Debatte um deutsche Planspiele für Militär-Optionen im Syrien-Krieg

Die syrisch-russischen Angriffe auf die letzte Rebellenhochburg Idlib nehmen zu. Soll sich Deutschland im Falle eines weiteren Einsatzes von Chemiewaffen gegen Zivilisten an neuen militärischen Vergeltungsschlägen beteiligen? Planungen sind noch Theorie, bergen aber jede Menge Konfliktstoff.

Das Verteidigungsministerium prüft auf Anfrage der USA militärische Optionen für den Fall eines erneuten Chemiewaffeneinsatzes durch Kräfte des syrischen Präsidenten Baschar al-Assad. Im Verteidigungsministerium werde erwogen, sich in diesem Fall an der Allianz der USA sowie Großbritanniens und Frankreichs zu beteiligen, schreibt die «Bild»-Zeitung (Montag). Aus dem Verteidigungsministerium wurde die Prüfung als eine Planungsgrundlage relativiert. Die SPD lehnte aber jegliche Beteiligung der Bundeswehr an Vergeltungsaktionen nach einem möglichen Chemiewaffeneinsatz der syrischen Regierungstruppen ab.

Die USA, Großbritannien und Frankreich hatten im April Ziele in Syrien angegriffen und damit nach eigener Darstellung auf einen Chemiewaffen-Einsatz von Assad im syrischen Bürgerkrieg reagiert. In von der Leyens Haus sei die grundsätzliche Möglichkeit einer deutschen Beteiligung an Vergeltungsangriffen gegen Assad im Falle eines Chemiewaffen-Einsatzes diskutiert worden, berichtete die «Bild». In späteren Gesprächen sei es um Optionen wie Aufklärungsflüge vor einem möglichen Angriff, um eine Schadensanalyse danach sowie um die Teilnahme an möglichen Kampfeinsätzen gegangen.

«Die SPD wird weder in der Regierung noch im Parlament einer Beteiligung Deutschlands am Krieg in Syrien zustimmen», teilte die SPD-Vorsitzende Andrea Nahles mit. «Wir unterstützen den Außenminister (Heiko Maas, SPD) bei seinem Bemühungen, im Gespräch mit unter anderem der Türkei und Russland, eine humanitäre Katastrophe zu verhindern.»

▬▬▬▬▬▬▬▬▬▬

ZU ERLEDIGEN:
1. Welche drei Staaten griffen laut dem Artikel über deutsche Planspiele im Syrien-Krieg im April Ziele in Syrien an?
2. Führe den Artikel über deutsche Planspiele im Syrien-Krieg im Anschluss an seinen letzten Satz weiter.
Die nachstehenden Datensätze werden nicht gebraucht.

Gespeicherte Datensätze:
▬▬▬▬▬▬▬▬▬▬

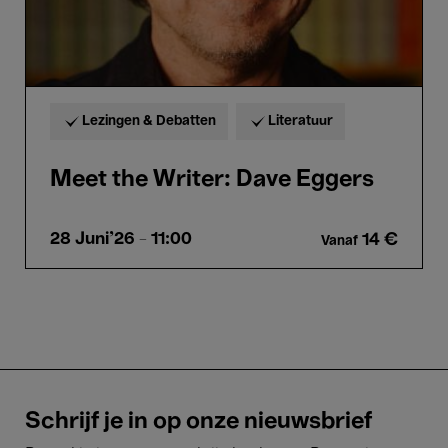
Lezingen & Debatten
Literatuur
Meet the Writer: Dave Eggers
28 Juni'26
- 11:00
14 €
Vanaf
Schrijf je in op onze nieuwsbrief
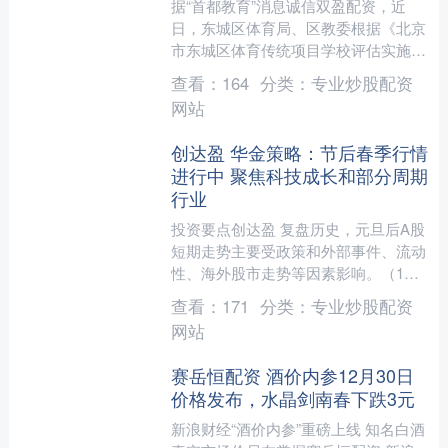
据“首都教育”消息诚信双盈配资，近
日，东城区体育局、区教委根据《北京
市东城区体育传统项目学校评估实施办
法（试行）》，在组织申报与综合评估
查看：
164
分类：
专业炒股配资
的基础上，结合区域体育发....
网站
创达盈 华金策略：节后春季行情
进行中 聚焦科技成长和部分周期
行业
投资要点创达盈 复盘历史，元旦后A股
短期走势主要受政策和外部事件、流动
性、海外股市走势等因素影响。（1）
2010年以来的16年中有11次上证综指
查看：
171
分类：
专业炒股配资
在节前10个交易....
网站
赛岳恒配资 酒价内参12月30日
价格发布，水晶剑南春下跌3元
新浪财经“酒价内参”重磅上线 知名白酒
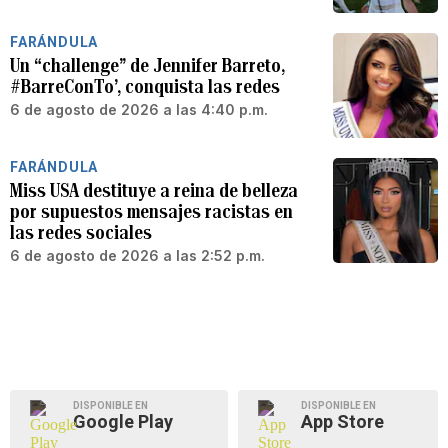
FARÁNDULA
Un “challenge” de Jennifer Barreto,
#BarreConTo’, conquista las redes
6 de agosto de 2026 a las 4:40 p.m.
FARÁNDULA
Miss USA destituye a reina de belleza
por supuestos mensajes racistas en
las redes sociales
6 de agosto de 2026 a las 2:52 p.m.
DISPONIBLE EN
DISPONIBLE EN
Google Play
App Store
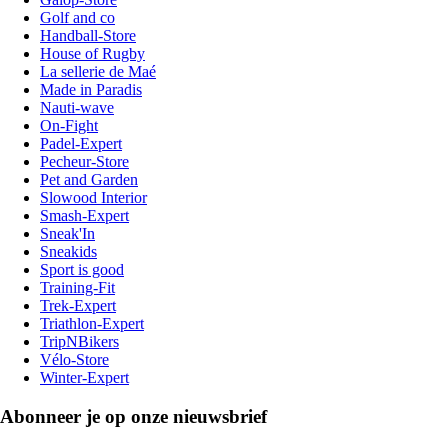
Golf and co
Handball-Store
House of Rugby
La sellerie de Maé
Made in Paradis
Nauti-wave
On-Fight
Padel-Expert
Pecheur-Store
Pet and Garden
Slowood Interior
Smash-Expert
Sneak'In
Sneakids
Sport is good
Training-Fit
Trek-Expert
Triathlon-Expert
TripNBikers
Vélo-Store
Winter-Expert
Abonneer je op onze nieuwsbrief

▬▬▬▬▬▬▬▬▬▬

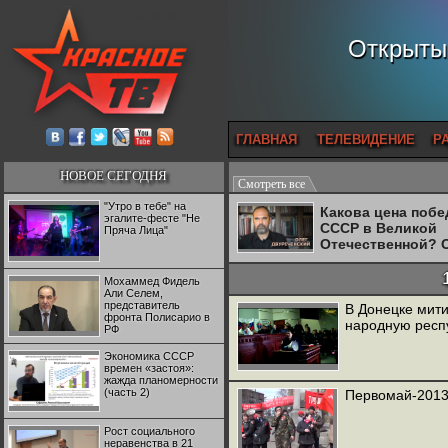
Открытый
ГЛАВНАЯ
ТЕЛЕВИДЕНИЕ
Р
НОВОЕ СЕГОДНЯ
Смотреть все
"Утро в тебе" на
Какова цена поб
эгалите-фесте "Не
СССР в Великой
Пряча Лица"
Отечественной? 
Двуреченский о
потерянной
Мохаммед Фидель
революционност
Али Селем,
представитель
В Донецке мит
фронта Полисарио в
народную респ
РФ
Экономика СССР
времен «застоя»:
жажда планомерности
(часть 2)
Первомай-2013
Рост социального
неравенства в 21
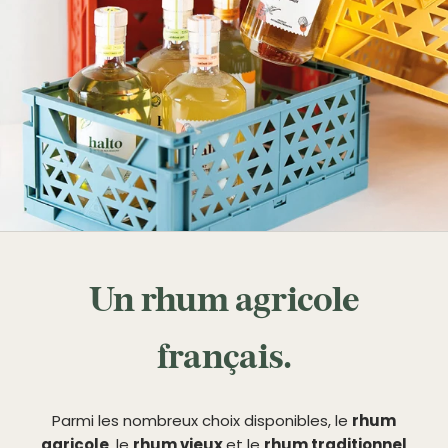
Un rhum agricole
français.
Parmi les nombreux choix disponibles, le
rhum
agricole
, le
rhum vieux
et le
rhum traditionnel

▬▬▬▬▬▬▬▬▬▬

SCHRIFTLICHE ANTWORTEN:
1. Die USA, Großbritannien und Frankreich.

2.
Maas äußerte sich zurückhaltend: «Andrea Nahles hat natürlich vollkommen recht, dass die Bundesregierung sich natürlich auf dem Boden des Grundgesetzes und des Völkerrechtes bewegen wird.» Das letzte militärische Eingreifen der USA, Frankreichs und Großbritanniens nach einem mutmaßlichen Giftgaseinsatz in Syrien hatte Deutschland im Frühjahr zwar politisch unterstützt, sich militärisch aber herausgehalten. Eine Beteiligung wäre auch sowohl verfassungsrechtlich als auch völkerrechtlich nur schwer zu begründen gewesen.

Laut Grundgesetz ist der Einsatz der Bundeswehr im Ausland nur in einem System kollektiver Sicherheit möglich, also etwa innerhalb der Vereinten Nationen, der Nato oder der Europäischen Union. Das traf für das letzte militärische Eingreifen des Westens in Syrien nicht zu. Es war ein Alleingang dreier Länder. Zudem war der Militärschlag vom wissenschaftlichen Dienst des Bundestags als völkerrechtswidrig eingestuft worden.

Jeder Einsatz müsse mit dem Parlamentsbeteiligungsgesetz in Einklang stehen, sagte ein Sprecher des Verteidigungsministeriums. «Wir reden hier über einen sehr hypothetischen Fall», sagte er. «Es ist eine Selbstständlichkeit, dass alle Streitkräfte der Welt planen in Szenarien und müssen das auch tun.»

Regierungssprecher Steffen Seibert sagte: «Die Situation in Syrien, die Situation in Idlib im Speziellen, ist ja so, dass man wirklich große Sorgen haben muss, dass sich dort entsetzliche Muster aus anderen syrischen Kampfschauplätzen wiederholen könnten, und dass hunderttausende Menschen in höchster Gefahr sind.» Über diese Lage werde mit den Verbündeten und Partnern gesprochen.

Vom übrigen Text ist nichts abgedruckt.